Tantra diabólico, por Germán Céspedes
Un
departamento pelado, sin muebles, todo blanco, sin ventanas, completamente
iluminado. Un ambiente hermético, individual, electrizante. Ningún detalle
distrae la atención. Algunos libros apilados en el suelo, algunas fotografías
de chicas muertas pegadas contra la pared. Inmóvil, sentado en medio del cuarto,
Rustin Cohle observa otra serie fotográfica de jóvenes asesinadas, esparcida
por el suelo. Despacio, fuma un cigarrillo tras otro. Son largas, hondas
caladas. Las sucesivas capas del humo saturan el bunker con aluminio y ceniza
depositando un sabor metálico en la psicoesfera del espacio cerrado. De
inmediato ascienden estrellas negras entre las fotos de la pared que dejó de
ser blanca y una inmensa llanura barrida por el viento abre sus piernas en ese mismo
exacto lugar Rustin se incorpora, camina por el campo yermo internándose dentro
de ellas, abiertas, lubricadas para su deleite. Así tomará la noche por la
espalda tirando del oscuro pelo como si fuera un carro romano. Dos, tres
árboles secos coronan el instante de la visión, el terrible silencio de Carcosa
apenas interrumpido por los gemidos de las ramas esqueléticas y anhelantes que
arañan el ébano de las puertas del olvido corriente abajo. Aquí nada crece en
la dirección adecuada. Nada cambia, nada es. El resplandor de la sangre será
vertido como una moneda espiritual. Todos somos culpables y si tienes la
oportunidad, deberías suicidarte. Dejar de reproducirnos excluyéndonos voluntariamente
de nuestro viejo contrato demencial y marchar tomados de la mano hacia la
extinción. Aquella bóveda de nubes bajas anuncia la proximidad del Juicio. Ansiosas,
las rocas a mí alrededor intercambian miradas significativas mientras el
aullido rojo de los lobos confirma su inminencia, saludando el pobre amanecer
desde una sucia alcantarilla gigante colgada del espacio exterior. No duermo,
sólo sueño. Sentado, solo, en esta habitación vacía, lejos de la gente
convencida de su realidad, tan calma, tan segura de ser algo más que una
marioneta biológica girando sin sentido entre las colisiones de la ignorancia y
el deseo. De ese modo reciben la muerte. Un alivio inexplicable por el miedo donde
ven lo fácil que resulta despedirse, irse, entrever lo que fueron, el gran
drama, apenas un confuso parche de presuntuosa y estúpida voluntad, el amor, el
llanto, los recuerdos, la pueril basura acumulada año tras año, los espumosos desperdicios
hilados por el discurso, la cómica ilusión de haber sido alguien, una persona,
desvanecidos con el aire frío y húmedo de la violencia y su degradación. La conciencia
no fue más que un deficiente proceso de datos comprimidos entre antagonismos
eternos, discordias vulgares, empecinadas diferencias irreconciliables. Cuando
pienso en mi hijita muerta sonrío y agradezco por su libertad, flotando en
coma, en algún punto de esa negrura escabulléndose hacia otra todavía más profunda.

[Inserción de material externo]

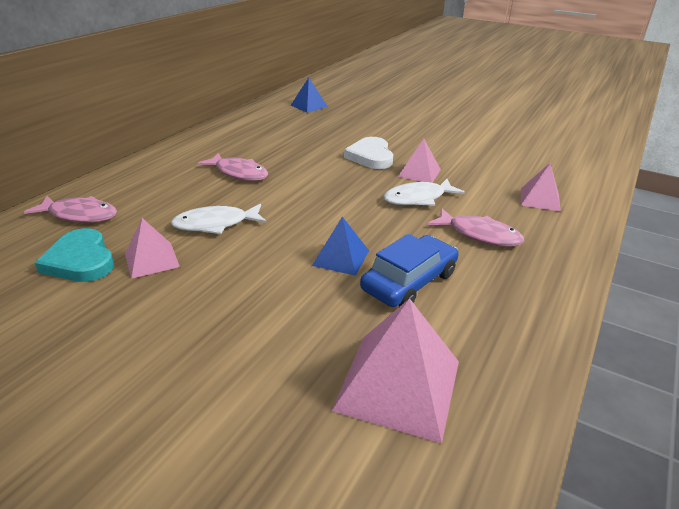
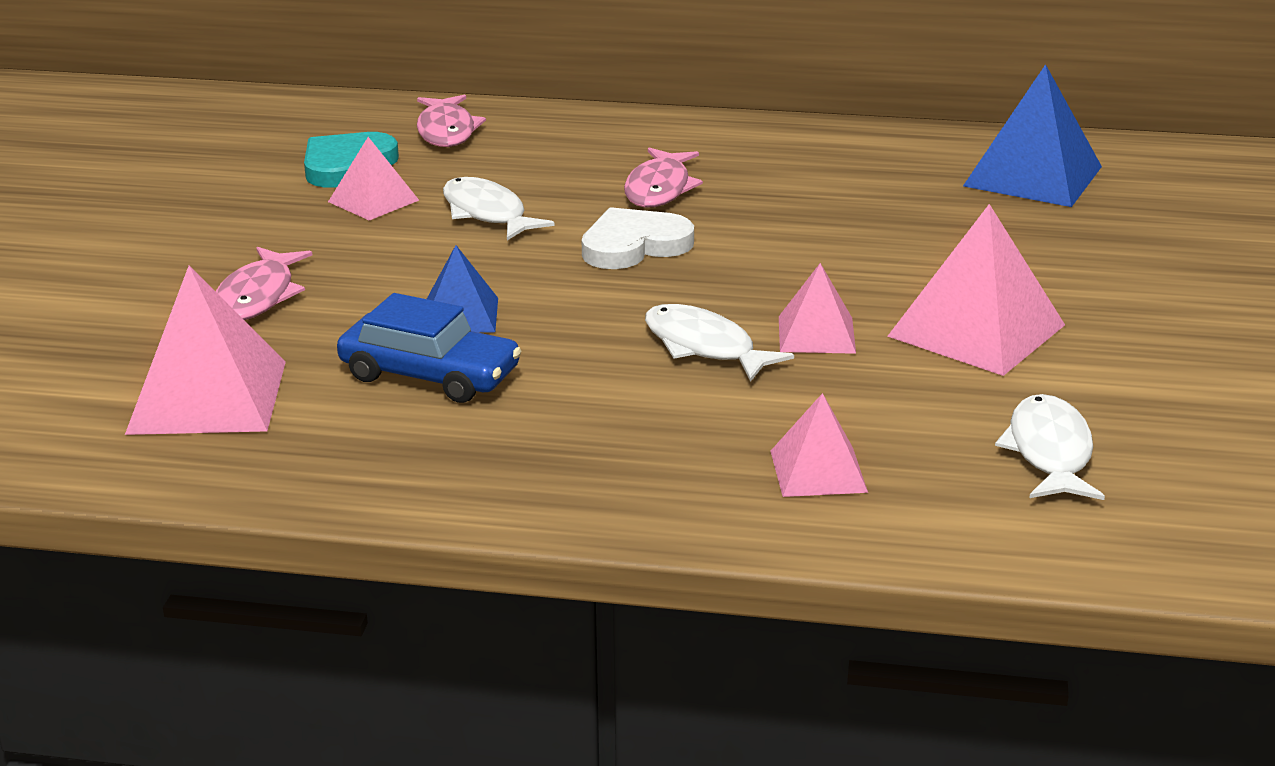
camera: 70 degrees right, 5 degrees down
(309, 106) = (1033, 176): blue pyramid -> blue pyramid, size x1.74
(370, 156) = (842, 278): white heart -> white heart (634, 245)
(433, 145) = (976, 330): none -> pink pyramid
(479, 234) = (616, 418): pink fish -> pink fish (258, 297)
(532, 156) = (1049, 452): none -> white fish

Como un entierro submarino. Adiós, pequeña... ¿No es una forma hermosa de
partir? Sin dolor, bailando, feliz, igual que un niño en la playa. Más tarde ya
creciste y el daño fue realizado. Ella me perdonó el pecado de ser padre. ¿Qué
clase de orgullo idiota convoca alma tras alma a ocupar una carne servible dentro
de esta brumosa tolva de enfermedad, espanto y tiniebla? El páramo es salvaje,
desolado. Y volver puede llevar siglos de atravesar un gran desierto de voces
invisibles, está encantado. ¿Pero volver a dónde?, ¿a qué? Pregunta Cohle
envuelto en llamas mientras cae abrazado a su hija. Los dos, bailando con la
ascensión del fuego hasta que el humo disminuye y los ojos vacíos, pegados a la
pared despiertan en el reino de la noche. Por fin, el reino, abierto entre mis
manos. Tomo la linterna y proyecto cuernos de odio sobre los pálidos cuerpos
dispuestos contra el cielo. Un mapa de amor parafílico escrito sobre ellas
exalta cierta lujuria ceremonial de fantasías y prácticas prohibidas. Mi boca respira
sobre sus bocas, junto a sus sombras se alargará mi sombra, con la incomparable
fidelidad de la muerte más allá del opalescente vacío cambiando con sus besos
el rocío por una luz más santa en la brillante, larga oscuridad, el ciudadano
de lo abstracto dispara contra la majestad inefable del eterno abismo femenino.
Todo termina mal, de otro modo no terminaría.